I’ve also long labored to transform what had been an acre of thirsty St. Augustine lawn into a meadow. But making a meadow, I’ve learned, is easier written than done! What could be a less capital intensive project that simply weeding? Obligingly moist soil has finally allowed me to clear abundant, stubborn swaths of wild carrot and bedstraw before they flower and produce next season’s seeds, clearing the way for autumn when I will sow native grasses and wildflowers.

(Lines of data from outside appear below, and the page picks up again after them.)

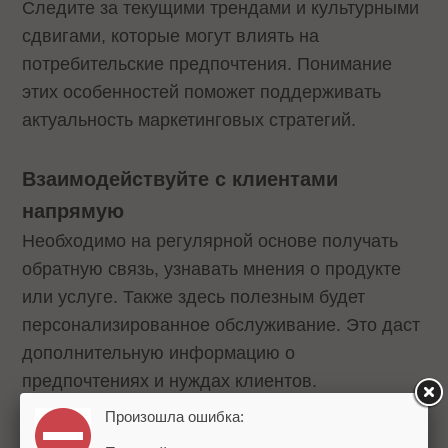
Следите за текущими трендами и культурными
сдвигами, которые могут влиять на
потребительские предпочтения. Понимание
этих особенностей поможет поддерживать
актуальность маркетинговых стратегий.
Взаимодействуйте с клиентами
напрямую
Необходимо на регулярной основе получать
обратную связь, узнавать мнения о продукте
или услуге. Также здесь полезным будет
персонализированное обслуживание. Это даст
дополнительную информацию о
предпочтениях и нуждах клиентов.
Произошла ошибка:
Как повлиять на потребителя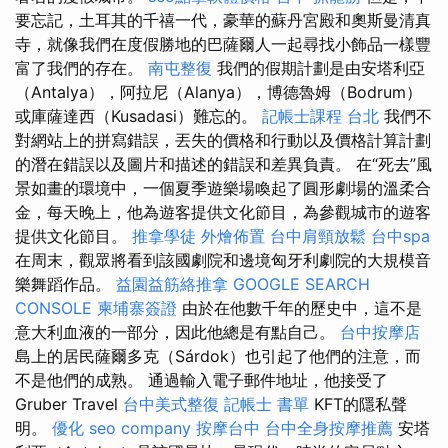
要忘記，土耳其的千禧一代，豪華的蘇丹宮殿和奧斯曼清真
寺，就像我們在度假勝地的巴薩爾人一起尋找小飾品一樣豐
富了我們的存在。
南屯整復
我們的假期計劃是由安塔利亞
（Antalya），阿拉尼（Alanya），博德魯姆（Bodrum）
或庫薩達西（Kusadasi）難忘的。
記帳士課程 台北
我們不
對網站上的拼寫錯誤，丟失的價格和行動以及價格計算計劃
的潛在錯誤以及圖片和描述的錯誤和差異負責。 在“死去”風
景如畫的環境中，一個夏季遊樂場喚起了圓形劇場的溫柔合
金，每天晚上，他為遊客提供文化節目，為參觀城市的遊客
提供文化節目。
推拿學徒
外燴佈置
台中肩頸放鬆
台中spa
在周末，觀眾將看到該國劇院和邊境匈牙利劇院的大規模音
樂舞蹈作品。
益園益筋絡推拿
GOOGLE SEARCH
CONSOLE
柬埔寨簽證
由於在他數千年的歷史中，這不是
意大利血液的一部分，因此他總是有點自己。
台中按摩店
島上的居民薩爾多克（Sárdok）也引起了他們的注意，而
不是他們的成熟。 通過輸入電子郵件地址，他接受了
Gruber Travel
台中美式整復
記帳士 書單
KFT的隱私聲
明。
優化
seo company
按摩台中
台中全身按摩推薦
安塔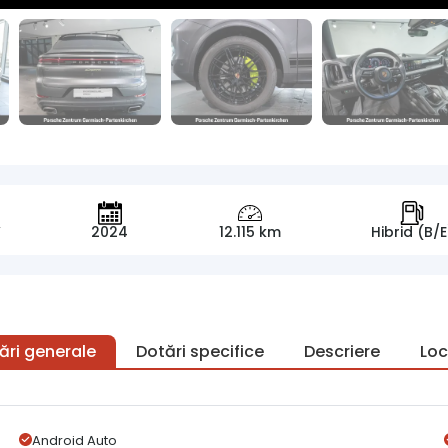
V
2024
12.115 km
Hibrid (B/E
ări generale
Dotări specifice
Descriere
Loc
Android Auto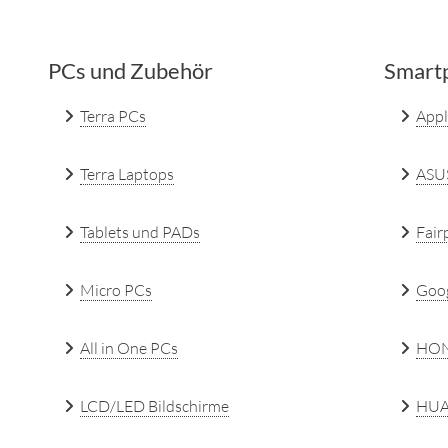
PCs und Zubehör
Smartp
Terra PCs
Appl
Terra Laptops
ASU
Tablets und PADs
Fair
Micro PCs
Goo
All in One PCs
HO
LCD/LED Bildschirme
HUA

Our greatest foe, however, is the noxious invasive weed Cat’s Claw, Dolichandra unguis-cati. The botanist Alwyn Gentry described this plant scientifically in 1973 during an expedition to South American neo-tropical jungles. (Tragically, he perished on a subsequent trip when he crashed his small aircraft into a cloud-cloaked, Ecuadorian mountainside.) How this plant got to Austin is anyone’s guess, but I rue its introduction. The plant spreads as a dense ground cover, reproducing itself effortlessly through snaking rhizomes across wide areas. Thick tuber-like roots provide starchy energy storage, so if the top part of the plant is merely lopped off, it defiantly sprouts again. Whenever the plant somehow senses a vertical scaffolding upon which it may climb, it transforms into a rope-like vine with trios of claws that are the botanical equivalents of grappling hooks. Vines swiftly shoot up walls and fences, but worst of all, girdle and ascend into trees toward the sunlight, which when reached triggers yellow trumpet flowers to disseminate countless airborne seeds. I’ve seen fully mature trees fatally engulfed.
I spend many hours digging out these tubers, one by one, yanking the twisting vines from oaks and elms (I’d like to imagine they are grateful), and even carefully administering small doses of herbicide to roots that cannot be reasonably excavated. Beating back this invasive weed, which spreads so clandestinely and mercilessly and unhaltingly, somehow feels right and satisfying these days.